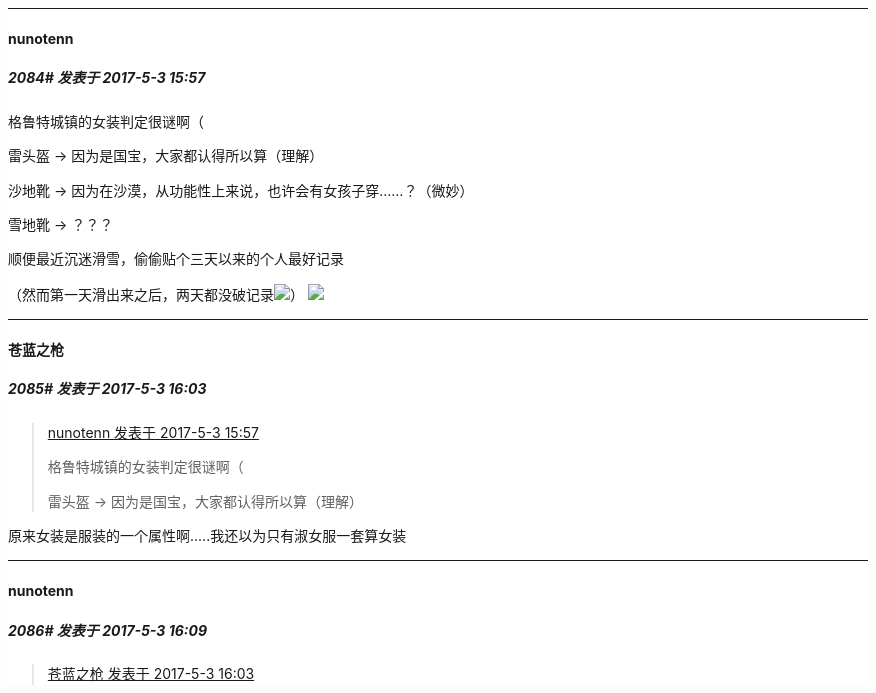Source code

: 





*****

####  nunotenn  
##### 2084#       发表于 2017-5-3 15:57




格鲁特城镇的女装判定很谜啊（


雷头盔 → 因为是国宝，大家都认得所以算（理解）

沙地靴 → 因为在沙漠，从功能性上来说，也许会有女孩子穿……？（微妙）

雪地靴 → ？？？



顺便最近沉迷滑雪，偷偷贴个三天以来的个人最好记录

（然而第一天滑出来之后，两天都没破记录<img src="https://static.saraba1st.com/image/smiley/face2017/152.png" referrerpolicy="no-referrer">）
<img src="http://ww1.sinaimg.cn/large/006aRoZEgy1ff87pl1h3zj30zk0k0wgg.jpg" referrerpolicy="no-referrer">







*****

####  苍蓝之枪  
##### 2085#       发表于 2017-5-3 16:03



<blockquote><a href="httphttps://bbs.saraba1st.com/2b/forum.php?mod=redirect&amp;goto=findpost&amp;pid=35838363&amp;ptid=1475847" target="_blank">nunotenn 发表于 2017-5-3 15:57</a>

格鲁特城镇的女装判定很谜啊（


雷头盔 → 因为是国宝，大家都认得所以算（理解）</blockquote>
原来女装是服装的一个属性啊.....我还以为只有淑女服一套算女装







*****

####  nunotenn  
##### 2086#       发表于 2017-5-3 16:09



<blockquote><a href="httphttps://bbs.saraba1st.com/2b/forum.php?mod=redirect&amp;goto=findpost&amp;pid=35838419&amp;ptid=1475847" target="_blank">苍蓝之枪 发表于 2017-5-3 16:03</a>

§ EXERCISE DETAILS: Transcribe the listing above line for line, leaving the pictures out of your copy.

§ RESPONSE TO THIS TASK:
Source code

: 





*****

####  nunotenn  
##### 2084#       发表于 2017-5-3 15:57




格鲁特城镇的女装判定很谜啊（


雷头盔 → 因为是国宝，大家都认得所以算（理解）

沙地靴 → 因为在沙漠，从功能性上来说，也许会有女孩子穿……？（微妙）

雪地靴 → ？？？



顺便最近沉迷滑雪，偷偷贴个三天以来的个人最好记录

（然而第一天滑出来之后，两天都没破记录<img src="https://static.saraba1st.com/image/smiley/face2017/152.png" referrerpolicy="no-referrer">）
<img src="http://ww1.sinaimg.cn/large/006aRoZEgy1ff87pl1h3zj30zk0k0wgg.jpg" referrerpolicy="no-referrer">







*****

####  苍蓝之枪  
##### 2085#       发表于 2017-5-3 16:03



<blockquote><a href="httphttps://bbs.saraba1st.com/2b/forum.php?mod=redirect&amp;goto=findpost&amp;pid=35838363&amp;ptid=1475847" target="_blank">nunotenn 发表于 2017-5-3 15:57</a>

格鲁特城镇的女装判定很谜啊（


雷头盔 → 因为是国宝，大家都认得所以算（理解）</blockquote>
原来女装是服装的一个属性啊.....我还以为只有淑女服一套算女装







*****

####  nunotenn  
##### 2086#       发表于 2017-5-3 16:09



<blockquote><a href="httphttps://bbs.saraba1st.com/2b/forum.php?mod=redirect&amp;goto=findpost&amp;pid=35838419&amp;ptid=1475847" target="_blank">苍蓝之枪 发表于 2017-5-3 16:03</a>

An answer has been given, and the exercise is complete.